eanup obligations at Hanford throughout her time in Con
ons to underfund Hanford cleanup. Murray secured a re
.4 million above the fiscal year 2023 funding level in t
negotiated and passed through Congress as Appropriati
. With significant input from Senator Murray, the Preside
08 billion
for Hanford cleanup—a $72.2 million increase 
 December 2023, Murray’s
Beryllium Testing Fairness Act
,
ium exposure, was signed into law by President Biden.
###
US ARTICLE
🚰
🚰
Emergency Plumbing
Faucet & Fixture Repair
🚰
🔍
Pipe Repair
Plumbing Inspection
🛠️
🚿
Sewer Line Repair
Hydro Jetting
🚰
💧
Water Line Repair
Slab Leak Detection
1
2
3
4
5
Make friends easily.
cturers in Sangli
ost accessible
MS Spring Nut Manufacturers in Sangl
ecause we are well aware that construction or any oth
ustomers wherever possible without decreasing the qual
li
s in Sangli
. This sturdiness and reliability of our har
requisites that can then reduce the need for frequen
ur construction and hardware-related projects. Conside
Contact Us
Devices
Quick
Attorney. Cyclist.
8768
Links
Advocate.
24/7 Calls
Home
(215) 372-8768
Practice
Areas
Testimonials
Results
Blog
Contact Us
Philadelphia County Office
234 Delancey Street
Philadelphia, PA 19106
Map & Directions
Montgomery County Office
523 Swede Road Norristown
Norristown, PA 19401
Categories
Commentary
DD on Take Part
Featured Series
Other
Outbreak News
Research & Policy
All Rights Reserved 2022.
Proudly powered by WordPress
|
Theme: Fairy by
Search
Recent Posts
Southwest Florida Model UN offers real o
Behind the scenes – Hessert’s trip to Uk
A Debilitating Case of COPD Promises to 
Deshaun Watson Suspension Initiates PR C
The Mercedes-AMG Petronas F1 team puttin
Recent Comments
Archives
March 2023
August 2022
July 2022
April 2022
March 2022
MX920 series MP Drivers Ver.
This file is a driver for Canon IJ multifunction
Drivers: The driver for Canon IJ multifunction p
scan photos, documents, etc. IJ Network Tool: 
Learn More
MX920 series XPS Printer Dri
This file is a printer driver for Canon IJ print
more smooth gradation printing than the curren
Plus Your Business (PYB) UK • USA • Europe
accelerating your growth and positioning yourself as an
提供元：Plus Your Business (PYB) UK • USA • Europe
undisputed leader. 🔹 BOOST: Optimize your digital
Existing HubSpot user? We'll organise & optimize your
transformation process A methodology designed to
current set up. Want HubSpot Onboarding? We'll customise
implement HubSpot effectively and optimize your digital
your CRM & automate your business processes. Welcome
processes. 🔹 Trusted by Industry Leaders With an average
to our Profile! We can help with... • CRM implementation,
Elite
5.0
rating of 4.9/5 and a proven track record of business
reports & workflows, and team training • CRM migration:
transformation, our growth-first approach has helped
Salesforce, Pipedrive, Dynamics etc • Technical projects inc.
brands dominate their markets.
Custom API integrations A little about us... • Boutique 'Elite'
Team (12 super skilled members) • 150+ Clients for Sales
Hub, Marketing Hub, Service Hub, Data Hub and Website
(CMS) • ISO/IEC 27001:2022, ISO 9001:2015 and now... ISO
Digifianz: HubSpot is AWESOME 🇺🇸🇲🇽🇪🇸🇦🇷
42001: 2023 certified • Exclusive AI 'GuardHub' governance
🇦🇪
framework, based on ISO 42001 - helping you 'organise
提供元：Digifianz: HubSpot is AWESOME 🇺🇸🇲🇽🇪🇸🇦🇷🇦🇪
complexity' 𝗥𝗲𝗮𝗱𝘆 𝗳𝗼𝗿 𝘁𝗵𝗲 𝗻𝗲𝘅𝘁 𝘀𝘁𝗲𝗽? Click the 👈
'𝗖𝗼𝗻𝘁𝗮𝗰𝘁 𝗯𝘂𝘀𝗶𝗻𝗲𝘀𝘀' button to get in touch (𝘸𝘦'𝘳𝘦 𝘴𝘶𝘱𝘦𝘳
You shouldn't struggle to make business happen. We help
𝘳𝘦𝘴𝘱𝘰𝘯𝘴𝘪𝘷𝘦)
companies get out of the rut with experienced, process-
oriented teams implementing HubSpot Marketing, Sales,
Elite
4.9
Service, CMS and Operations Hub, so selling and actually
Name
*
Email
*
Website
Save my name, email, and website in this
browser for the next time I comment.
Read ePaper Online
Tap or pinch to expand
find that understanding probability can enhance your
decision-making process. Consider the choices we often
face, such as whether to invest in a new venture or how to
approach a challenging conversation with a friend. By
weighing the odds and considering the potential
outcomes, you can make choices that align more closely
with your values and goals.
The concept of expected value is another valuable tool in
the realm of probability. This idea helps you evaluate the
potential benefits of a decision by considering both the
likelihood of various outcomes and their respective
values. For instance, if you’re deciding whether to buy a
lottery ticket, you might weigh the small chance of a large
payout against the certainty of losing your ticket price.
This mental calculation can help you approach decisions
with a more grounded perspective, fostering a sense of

++++++++

## ASSIGNED TASK
Can you format the items, starting at their first line and stopping after the line that contains "MS Spring Nut Manufacturers in Sangl", as a JSON list of strings with one string per line and blank lines left out?

## ANSWER TO THIS TASK
[
  "eanup obligations at Hanford throughout her time in Con",
  "ons to underfund Hanford cleanup. Murray secured a re",
  ".4 million above the fiscal year 2023 funding level in t",
  "negotiated and passed through Congress as Appropriati",
  ". With significant input from Senator Murray, the Preside",
  "08 billion",
  "for Hanford cleanup—a $72.2 million increase ",
  " December 2023, Murray’s",
  "Beryllium Testing Fairness Act",
  ",",
  "ium exposure, was signed into law by President Biden.",
  "###",
  "US ARTICLE",
  "🚰",
  "🚰",
  "Emergency Plumbing",
  "Faucet & Fixture Repair",
  "🚰",
  "🔍",
  "Pipe Repair",
  "Plumbing Inspection",
  "🛠️",
  "🚿",
  "Sewer Line Repair",
  "Hydro Jetting",
  "🚰",
  "💧",
  "Water Line Repair",
  "Slab Leak Detection",
  "1",
  "2",
  "3",
  "4",
  "5",
  "Make friends easily.",
  "cturers in Sangli",
  "ost accessible",
  "MS Spring Nut Manufacturers in Sangl"
]